Students have lost millions of days of instructional time due to out of school suspensions. Despite the Supreme Court ruling in Tinker v. Des Moines that students do not “shed their constitutional rights at the schoolhouse gate,” most students who find themselves in these situations see that their right to due process is largely illusory in practice, creating a system that undervalues the interest a child has in attending school and overestimates a school’s capacity to handle issues of discipline fairly.
That is the argument being made by University of Arizona James E. Rogers College of Law Associate Clinical Professor of Law Diana Newmark in an upcoming paper set to be published by the William & Mary Bill of Rights Journal and the focus of her research and clinical work over the past few years.
Diana directs University of Arizona Law’s Education Advocacy Clinic and has spent her career advocating for the rights of children, first as special education teacher, then as a lawyer for the Children’s Law Center in Washington, D.C. and the Legal Aid Society in the Bronx, New York, where she represented court-involved children in school discipline and special education matters.
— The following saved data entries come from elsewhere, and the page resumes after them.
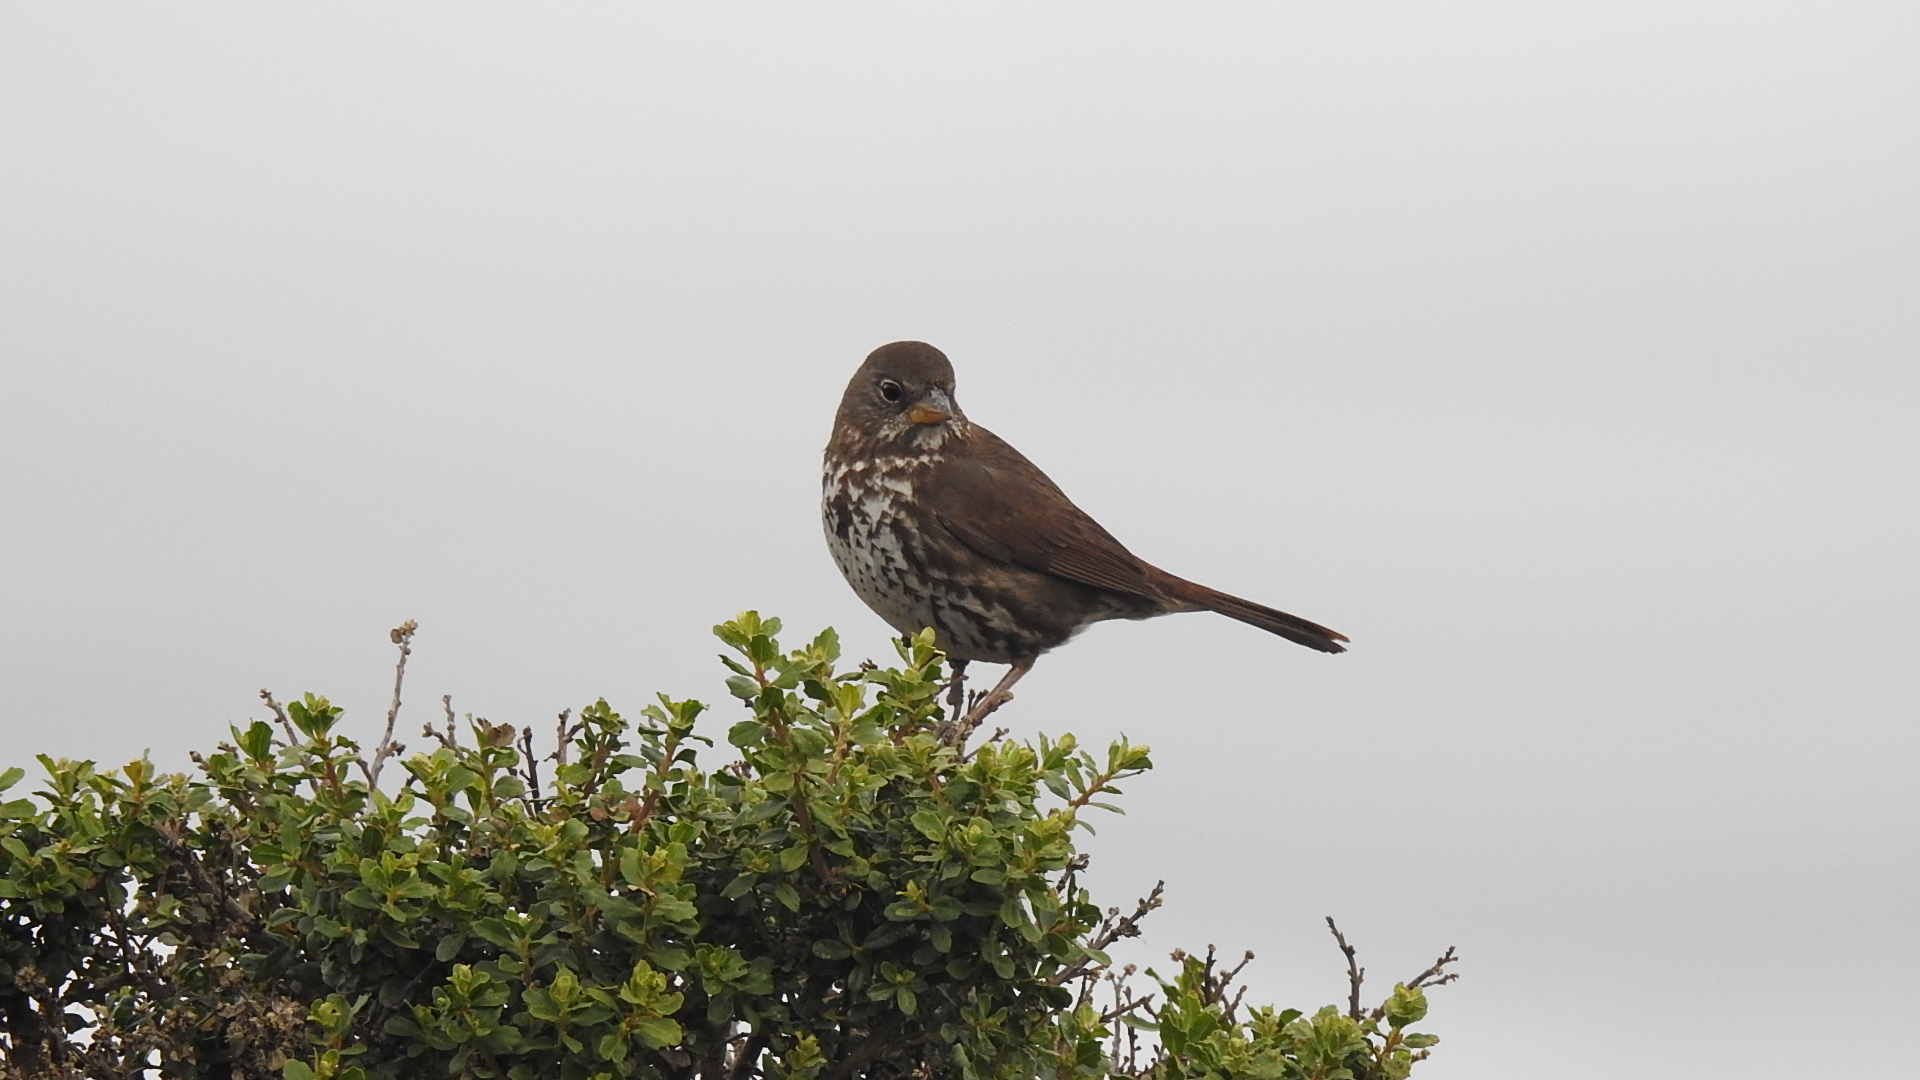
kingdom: Animalia
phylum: Chordata
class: Aves
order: Passeriformes
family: Passerellidae
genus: Passerella
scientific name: Passerella iliaca
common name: Fox sparrow
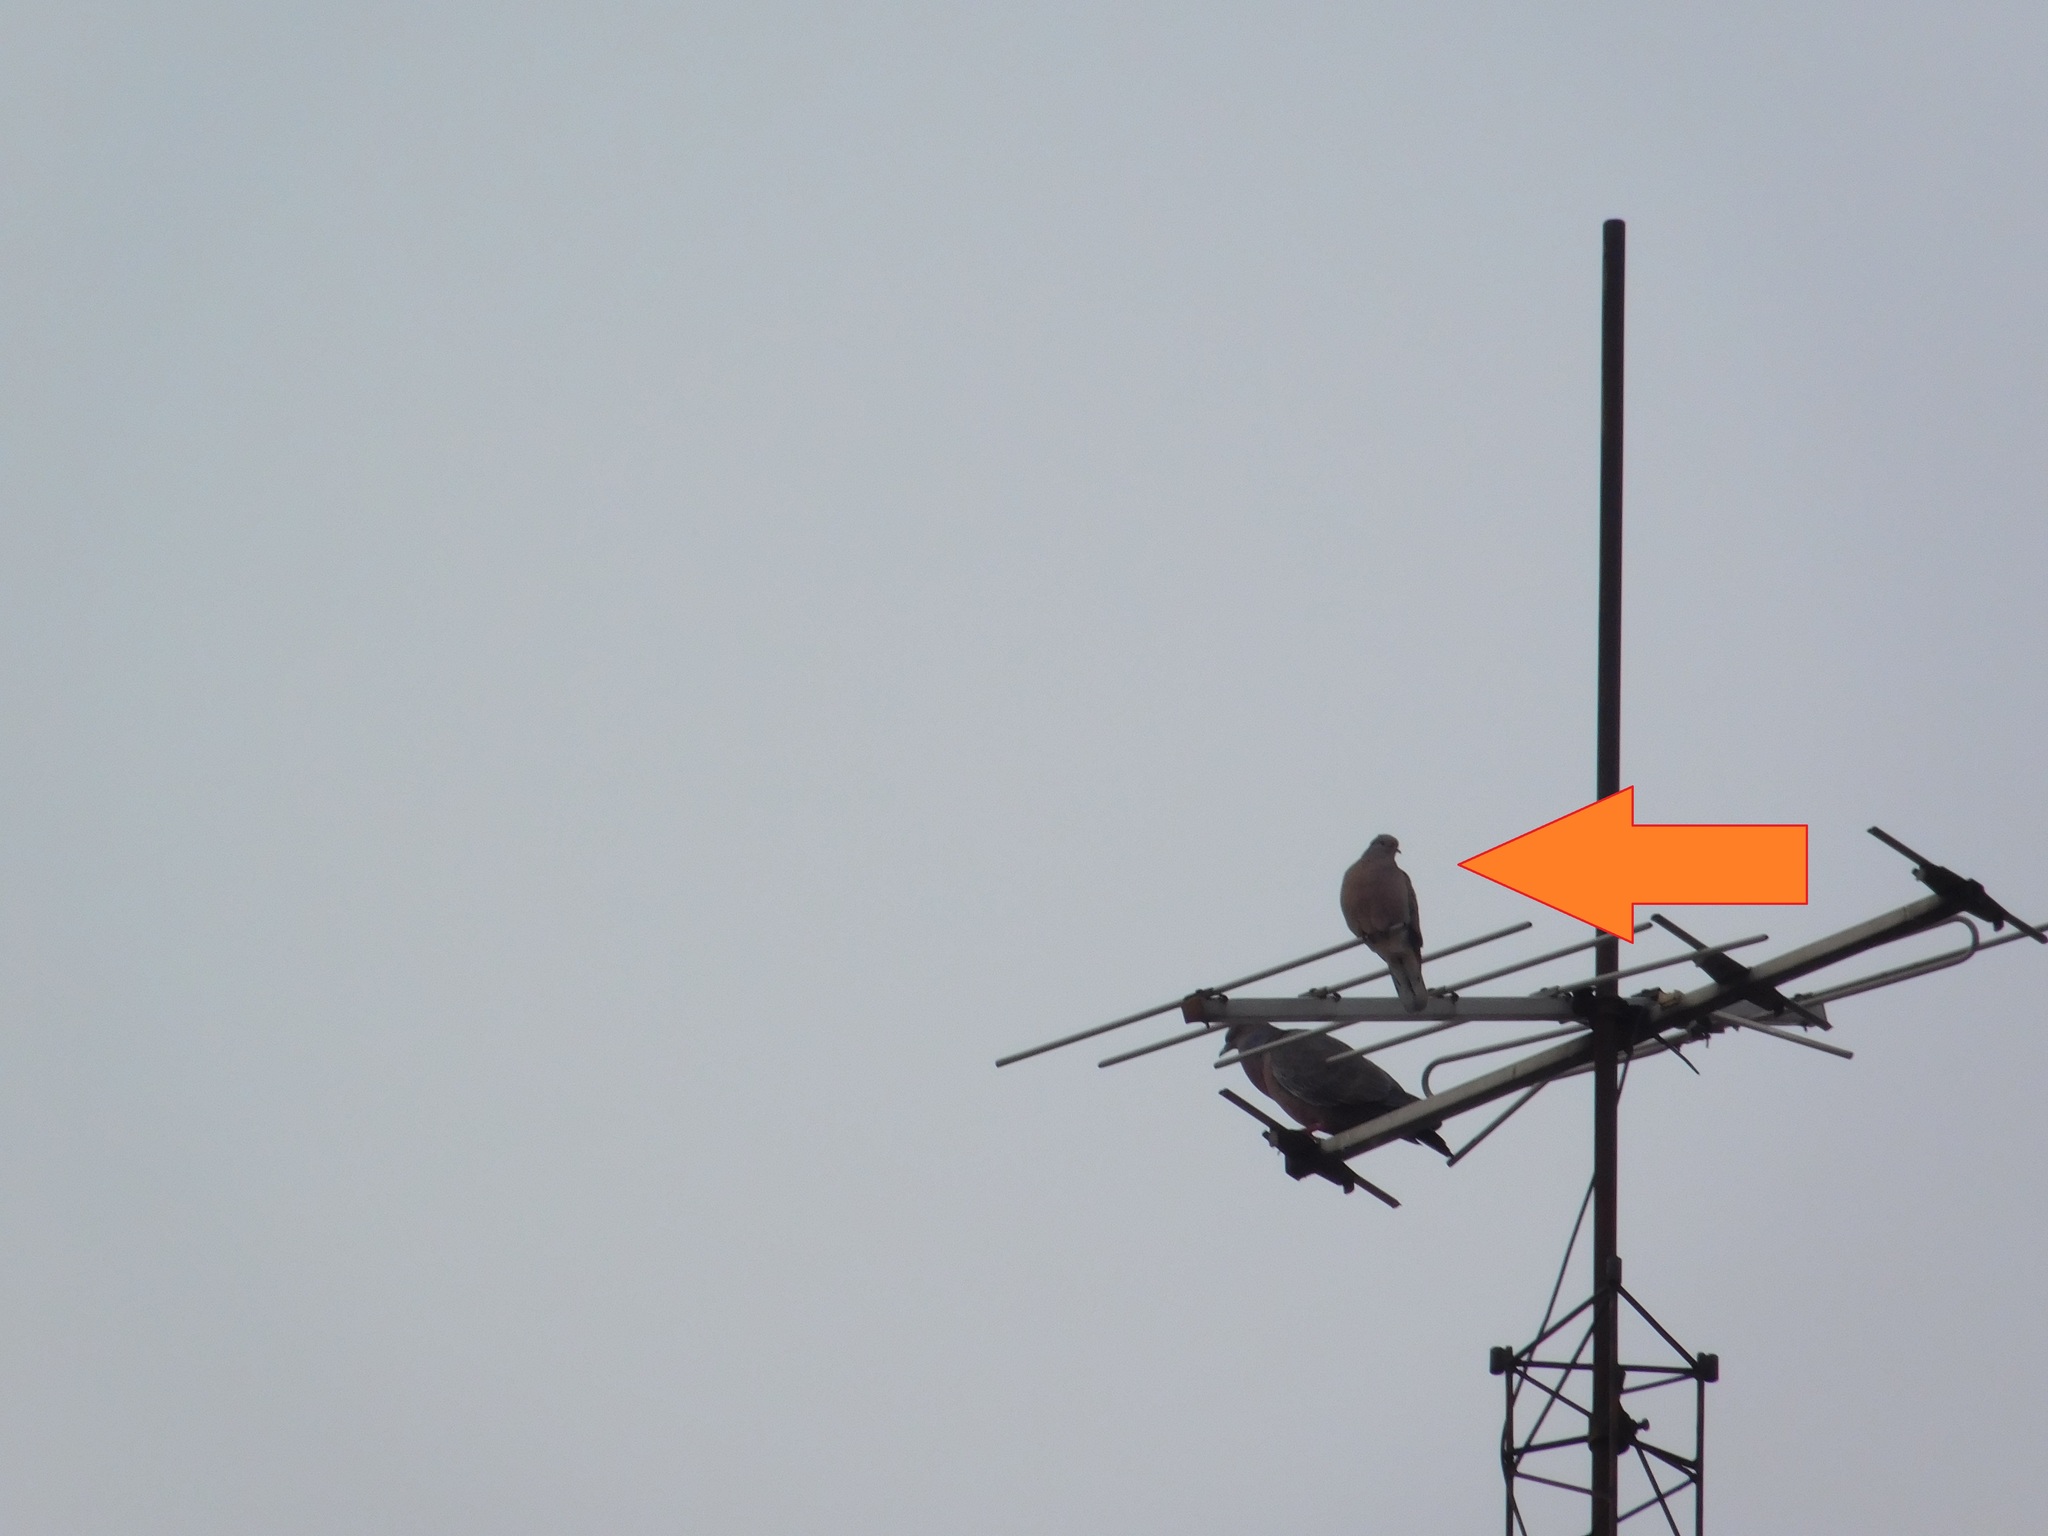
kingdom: Animalia
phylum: Chordata
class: Aves
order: Columbiformes
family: Columbidae
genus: Zenaida
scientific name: Zenaida auriculata
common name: Eared dove
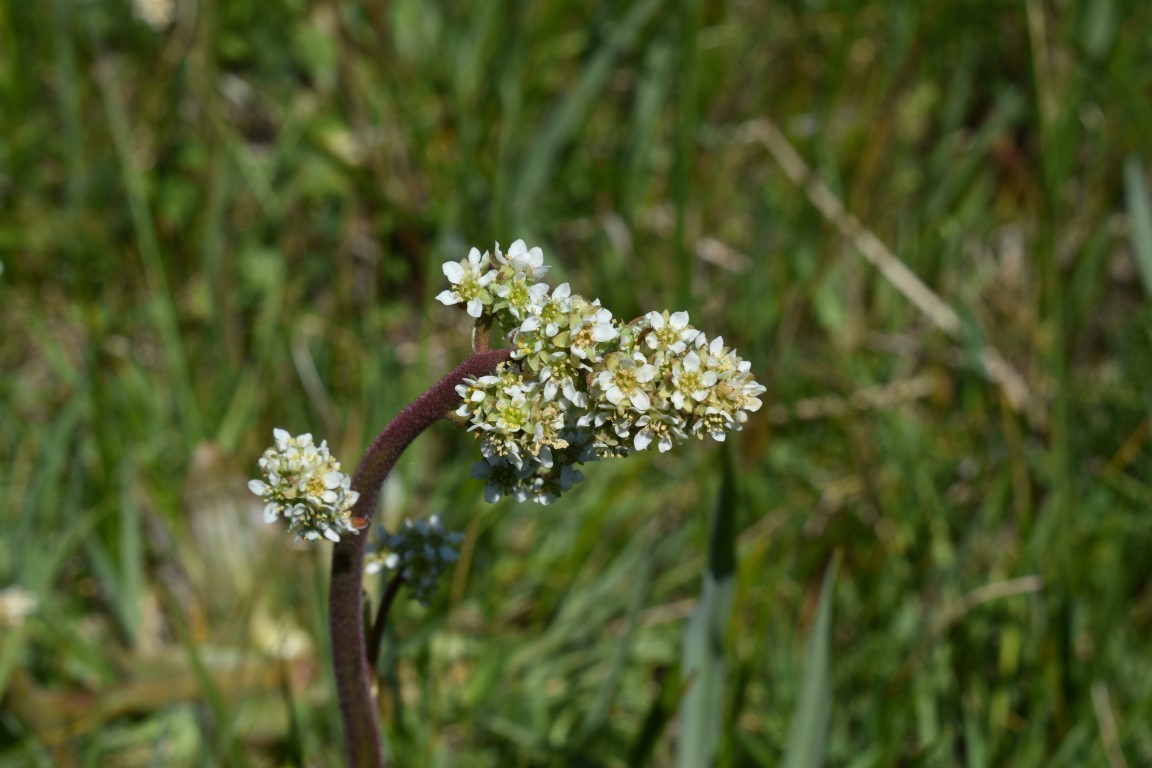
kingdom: Plantae
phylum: Tracheophyta
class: Magnoliopsida
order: Saxifragales
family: Saxifragaceae
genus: Micranthes
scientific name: Micranthes oregana
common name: Bog saxifrage
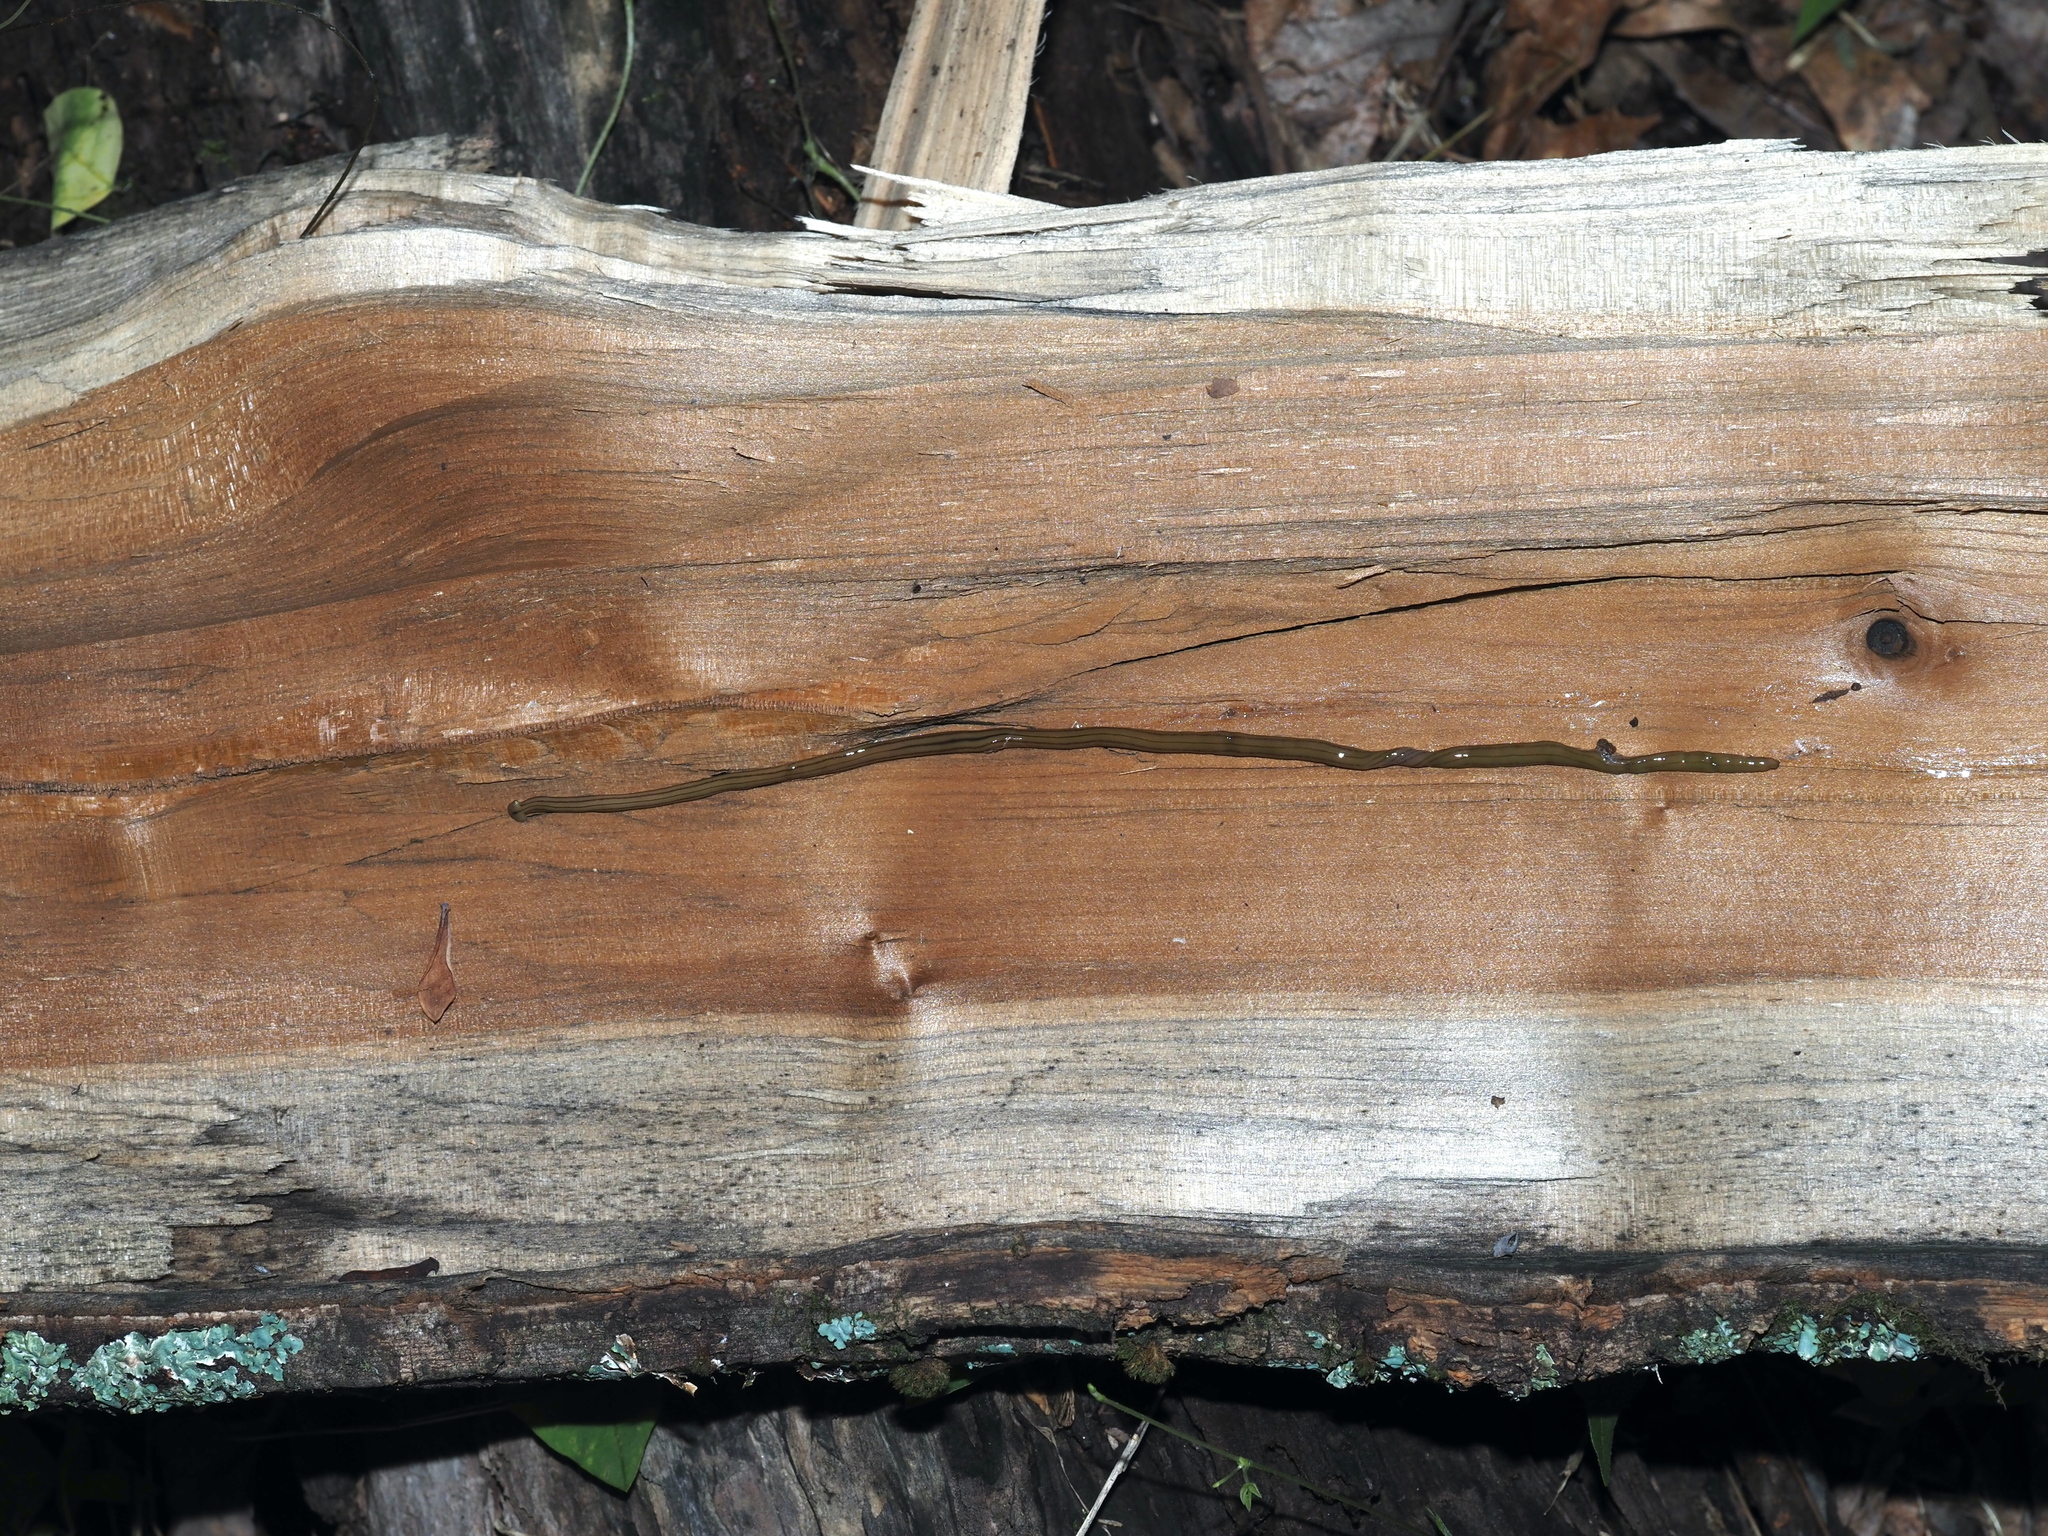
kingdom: Animalia
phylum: Platyhelminthes
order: Tricladida
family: Geoplanidae
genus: Diversibipalium
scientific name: Diversibipalium multilineatum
“The school-to-prison pipeline is well researched and shows that school discipline and zero tolerance policies can have a huge impact for many students, particularly students of color,” Diana commented in a recent presentation at the William & Mary Law School Bill of Rights Journal Symposium which focused on constitutional issues within educational spaces. “And in addition to all of that, kids involved in other legal systems can have significant collateral consequences to school discipline – leading to disrupted foster home placements, violations of juvenile probation and even deportation.”